[SELECTED PASSAGE Boundary: Start]

April & Paris
Caught in the web of nature.
By David Sedaris
While watching TV one recent evening, I stumbled upon a nature program devoted to the subject of making nature programs. The cameraman’s job was to catch a bird of paradise in full display, so he dug himself a hole, covered it with branches, and sat inside it for three weeks.
This was in New Guinea, where the people used to wear sexy loincloths but now stand around in T-shirts reading “I survived the 2002 IPC Corporate Challenge Weekend.”
A villager might wear a pair of gym shorts and then add a fanny pack or a sun visor with the name of a riverboat casino stitched onto the brim.
I suppose that these things came from a relief organization. Either that or a cruise ship went down and this was what had washed up onshore.
I’ll wager that quite a few sun visors found their way to Southeast Asia after the tsunami. One brutal news story after another, and it went on for weeks. The phone numbers of aid organizations would skitter across the bottom of the TV screen, and I recall thinking that if they wanted serious donations they ought to show a puppy.

[SELECTED PASSAGE Boundary: End]
[EXTRACTED INFORMATION Boundary: Start]

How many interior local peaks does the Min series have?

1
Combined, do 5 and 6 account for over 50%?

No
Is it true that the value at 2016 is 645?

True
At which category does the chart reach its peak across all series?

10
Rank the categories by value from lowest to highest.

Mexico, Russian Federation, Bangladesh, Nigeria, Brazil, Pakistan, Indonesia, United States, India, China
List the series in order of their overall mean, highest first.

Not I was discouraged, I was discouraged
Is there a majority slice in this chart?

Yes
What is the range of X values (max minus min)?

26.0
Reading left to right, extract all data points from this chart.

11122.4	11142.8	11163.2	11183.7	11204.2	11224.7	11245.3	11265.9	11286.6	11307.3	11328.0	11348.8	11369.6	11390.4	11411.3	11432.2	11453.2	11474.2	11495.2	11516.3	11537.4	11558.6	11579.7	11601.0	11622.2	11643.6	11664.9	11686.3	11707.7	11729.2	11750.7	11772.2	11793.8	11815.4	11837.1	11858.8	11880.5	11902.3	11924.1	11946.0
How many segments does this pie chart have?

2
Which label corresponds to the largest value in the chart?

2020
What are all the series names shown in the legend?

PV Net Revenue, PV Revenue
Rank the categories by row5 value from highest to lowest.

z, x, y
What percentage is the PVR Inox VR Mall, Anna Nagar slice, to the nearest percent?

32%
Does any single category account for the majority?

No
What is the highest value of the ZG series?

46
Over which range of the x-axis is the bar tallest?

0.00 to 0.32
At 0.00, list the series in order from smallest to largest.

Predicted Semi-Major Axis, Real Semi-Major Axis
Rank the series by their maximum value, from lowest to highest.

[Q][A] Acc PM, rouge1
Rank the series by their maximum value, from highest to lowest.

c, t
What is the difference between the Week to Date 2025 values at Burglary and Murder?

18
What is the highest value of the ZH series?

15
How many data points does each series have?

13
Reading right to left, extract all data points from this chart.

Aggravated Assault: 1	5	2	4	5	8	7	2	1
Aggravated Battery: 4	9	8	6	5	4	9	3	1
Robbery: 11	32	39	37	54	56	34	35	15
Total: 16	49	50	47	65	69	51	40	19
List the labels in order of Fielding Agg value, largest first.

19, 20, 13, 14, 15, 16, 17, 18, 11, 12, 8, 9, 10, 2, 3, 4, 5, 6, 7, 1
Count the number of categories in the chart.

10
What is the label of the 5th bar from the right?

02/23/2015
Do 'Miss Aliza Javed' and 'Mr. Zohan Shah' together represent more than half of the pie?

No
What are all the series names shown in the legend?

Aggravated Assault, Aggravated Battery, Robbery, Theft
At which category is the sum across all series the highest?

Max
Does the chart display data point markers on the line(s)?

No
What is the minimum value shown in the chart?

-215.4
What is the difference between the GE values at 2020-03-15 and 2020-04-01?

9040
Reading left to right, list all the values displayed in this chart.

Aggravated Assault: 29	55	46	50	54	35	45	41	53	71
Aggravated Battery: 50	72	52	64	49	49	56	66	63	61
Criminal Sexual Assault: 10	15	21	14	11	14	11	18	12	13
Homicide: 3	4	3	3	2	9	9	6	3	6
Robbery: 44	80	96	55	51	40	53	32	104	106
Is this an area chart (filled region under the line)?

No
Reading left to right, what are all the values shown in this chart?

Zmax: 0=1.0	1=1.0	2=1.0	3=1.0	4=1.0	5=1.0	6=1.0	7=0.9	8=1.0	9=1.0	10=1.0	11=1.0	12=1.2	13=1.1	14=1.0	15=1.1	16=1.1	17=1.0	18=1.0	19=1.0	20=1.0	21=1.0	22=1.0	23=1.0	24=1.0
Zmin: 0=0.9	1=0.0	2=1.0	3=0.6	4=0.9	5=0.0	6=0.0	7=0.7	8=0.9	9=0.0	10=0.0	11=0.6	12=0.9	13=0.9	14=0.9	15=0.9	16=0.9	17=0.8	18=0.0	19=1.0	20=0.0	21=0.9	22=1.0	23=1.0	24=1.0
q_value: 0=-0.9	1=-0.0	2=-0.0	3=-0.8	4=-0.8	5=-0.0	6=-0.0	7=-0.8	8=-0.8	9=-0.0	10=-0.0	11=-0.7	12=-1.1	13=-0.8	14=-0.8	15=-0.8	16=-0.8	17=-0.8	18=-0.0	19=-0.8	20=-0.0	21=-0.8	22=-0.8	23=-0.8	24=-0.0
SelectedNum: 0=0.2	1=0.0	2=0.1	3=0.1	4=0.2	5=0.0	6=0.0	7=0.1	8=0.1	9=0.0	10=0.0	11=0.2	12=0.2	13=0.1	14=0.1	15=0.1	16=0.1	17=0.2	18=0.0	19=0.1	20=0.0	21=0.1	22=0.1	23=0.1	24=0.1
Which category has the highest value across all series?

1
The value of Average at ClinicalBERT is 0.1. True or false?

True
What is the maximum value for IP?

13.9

[EXTRACTED INFORMATION Boundary: End]

◆ THE PROBLEM ◆
Write the next part of the essay about watching a TV nature program, starting right after its last sentence. The items have no part in this.

◆ RESULT OF THE EXERCISE ◆
People I know, people who had never before contributed to charity, emptied their pockets when a cocker spaniel was shown standing on a rooftop after Hurricane Katrina hit, eight months later. “What choice did I have?” they asked. “That poor little thing looked into the camera and penetrated my very soul.”
The eyes of the stranded grandmother, I noted, were not half as piercing. There she was, clinging to a chimney with her bra strap showing, and all anyone did was wonder if she had a dog. “I’d hate to think there’s a Scotty in her house, maybe trapped on the first floor. What’s the number of that canine-rescue agency?”
Saying that this was everyone’s reaction is, of course, an exaggeration. There were cat people, too, and those whose hearts went out to the abandoned reptiles. The sight of an iguana sailing down the street on top of a refrigerator sent a herpetologist friend over the edge. “She seems to be saying, ‘Where’s my master?’ ” he speculated. “ ‘Here it is, time for our daily cuddle and I’m stuck on the S.S. Whirlpool!!’ ”
I’ve often heard that anthropomorphizing an animal is the worst injustice you can do to it. That said, I’m as guilty of it as anyone. In childhood stories, the snail might grab her purse and dash out the door to put money in the meter. The rabbit cries when the blue jay makes fun of her buckteeth. The mouse loves his sister but not that way_. They’re just like us!_ we think.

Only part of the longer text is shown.